> _Work task_
Render the records as a Markdown table with the columns "Row" and "Entry." Begin at the line that contains "Does any single", continue through the end of the records, and omit blank lines.

> _Dataset extract_
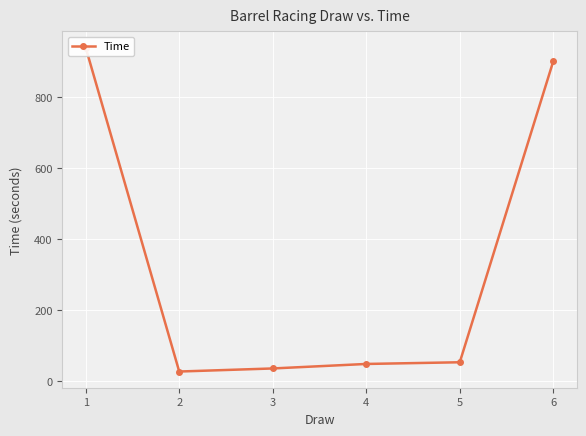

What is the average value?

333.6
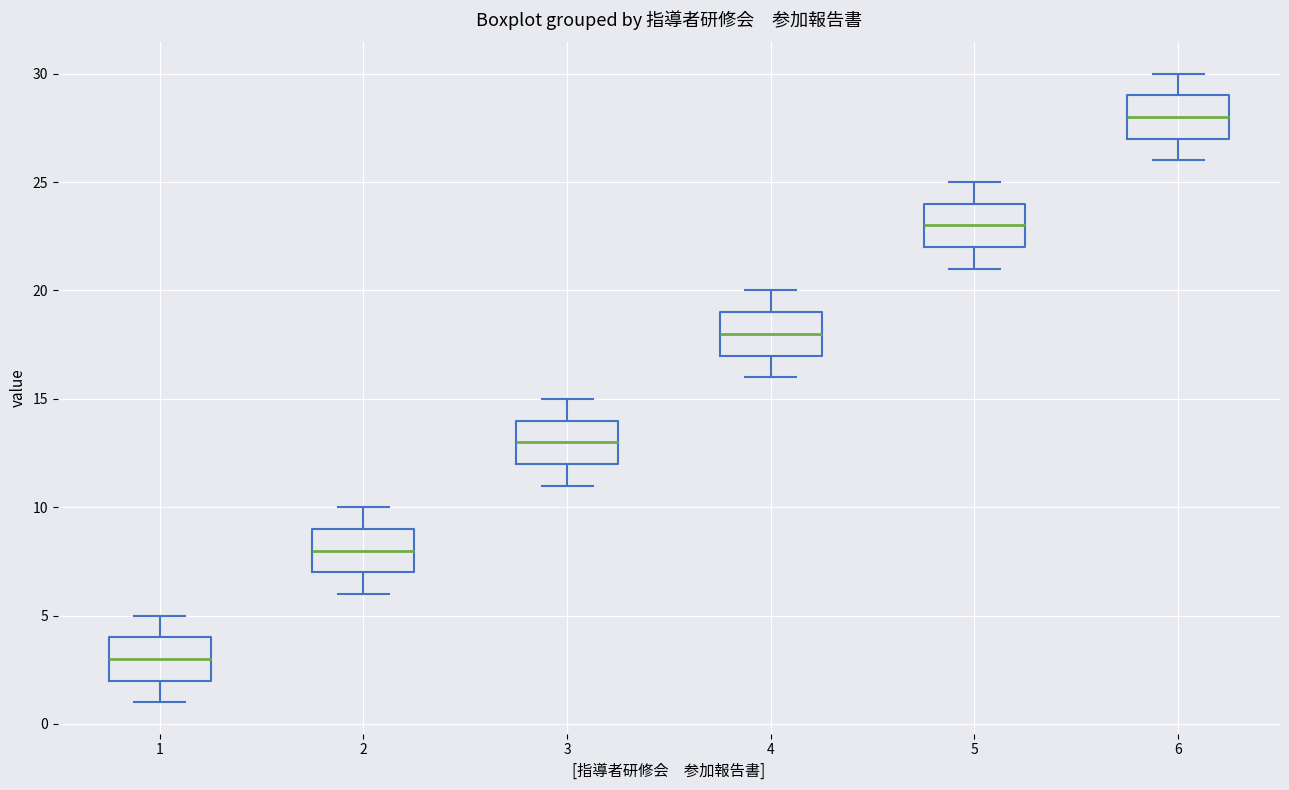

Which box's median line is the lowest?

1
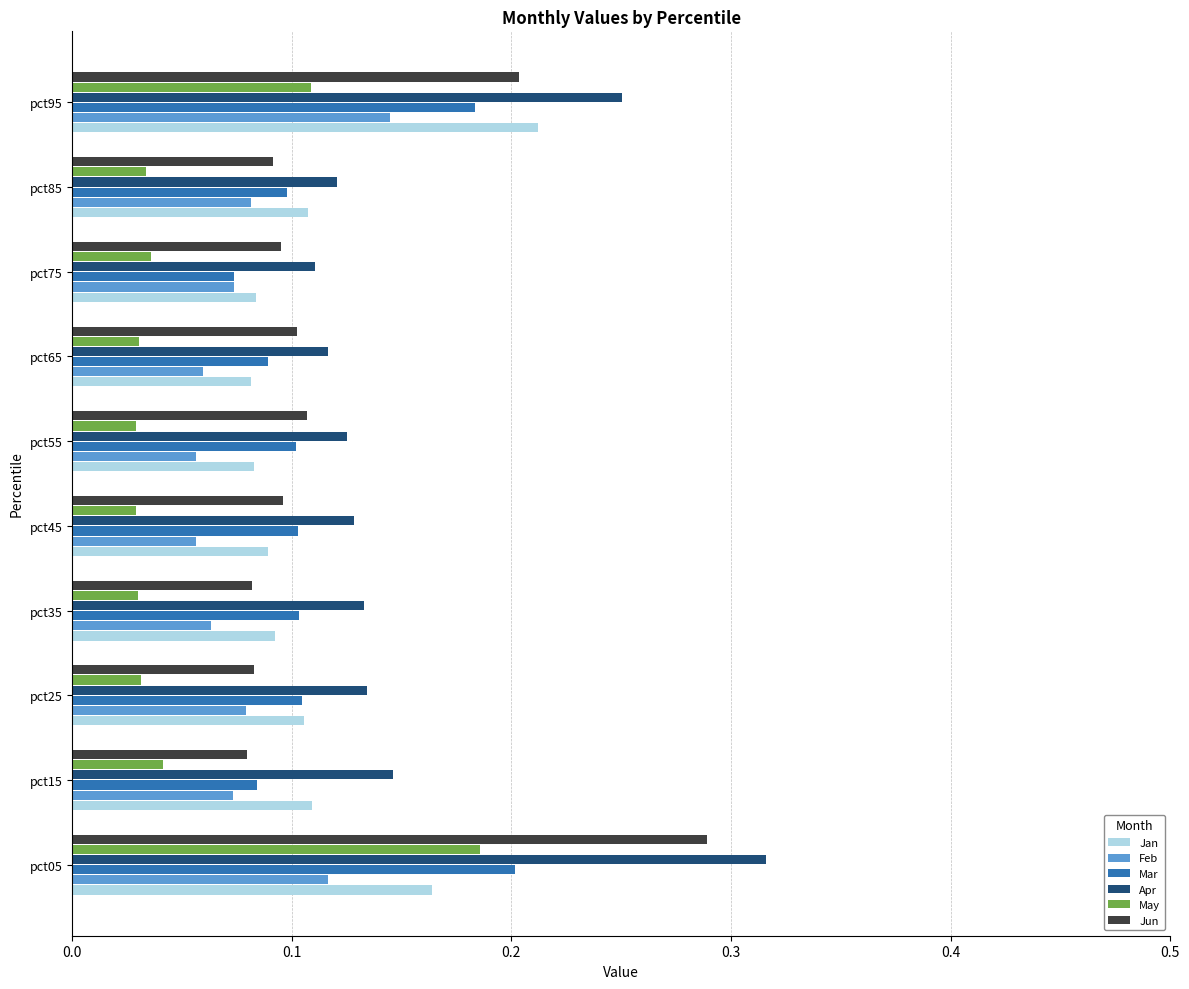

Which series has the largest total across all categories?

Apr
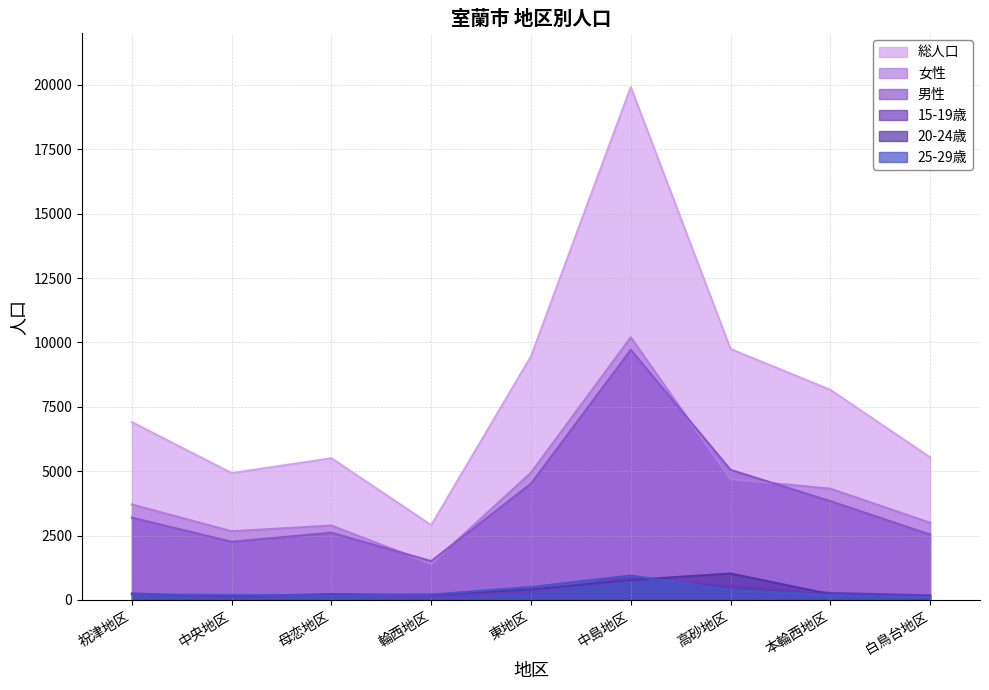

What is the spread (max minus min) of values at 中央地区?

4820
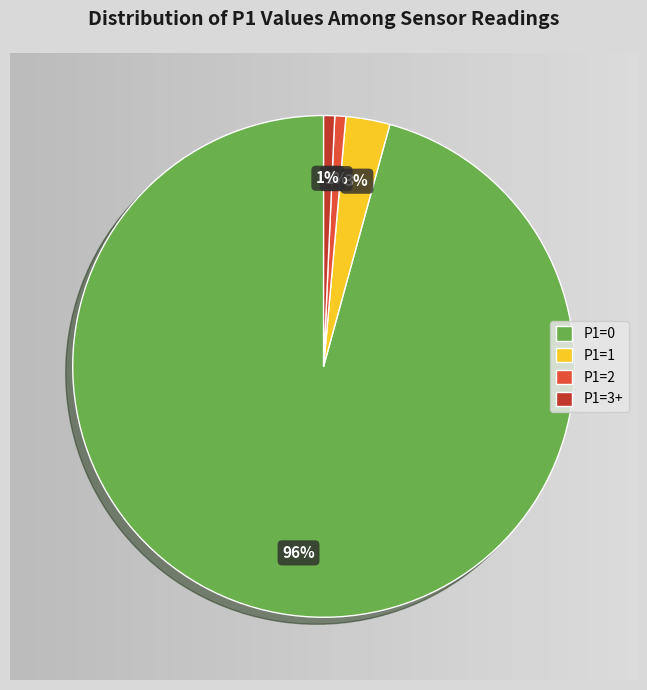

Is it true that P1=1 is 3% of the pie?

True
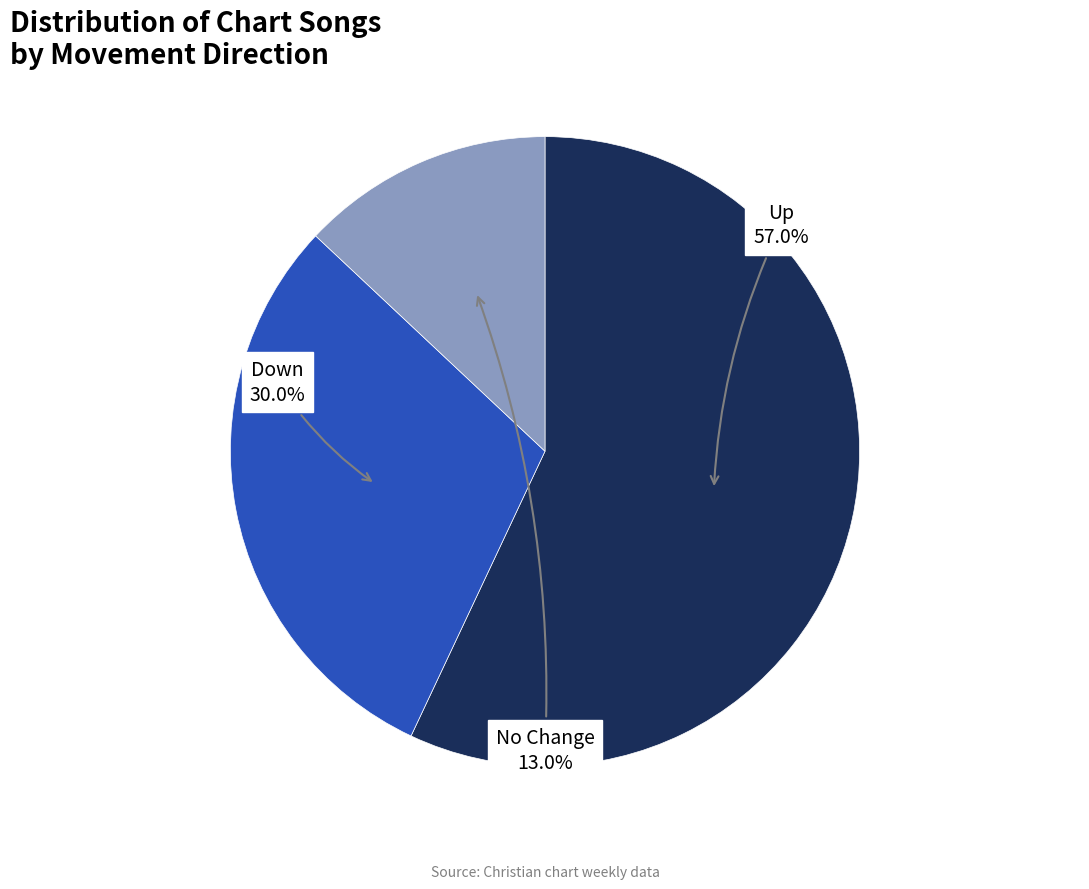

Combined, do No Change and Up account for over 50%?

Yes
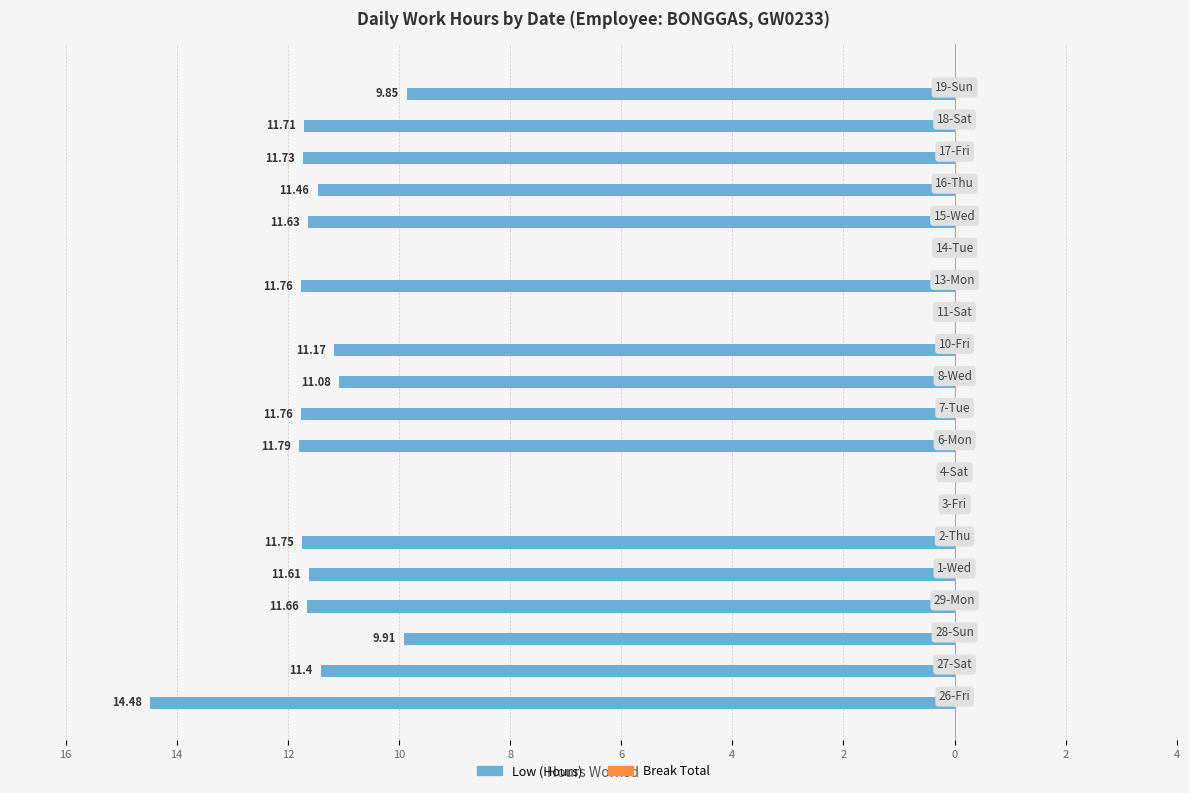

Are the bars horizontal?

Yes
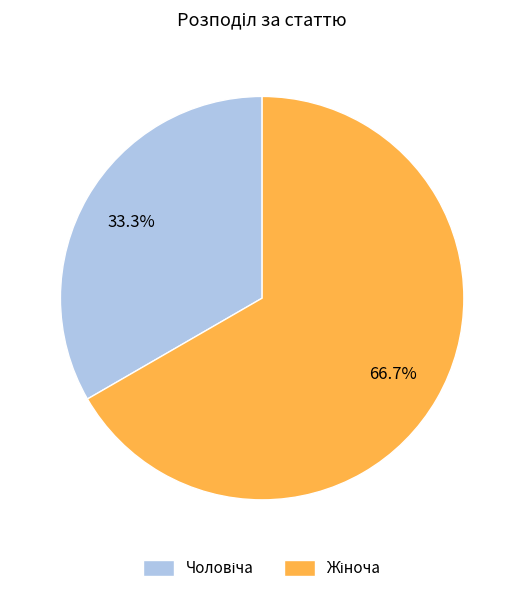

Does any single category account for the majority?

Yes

> _Answer below_
| Row | Entry |
|---|---|
| 1 | Does any single category account for the majority? |
| 2 | Yes |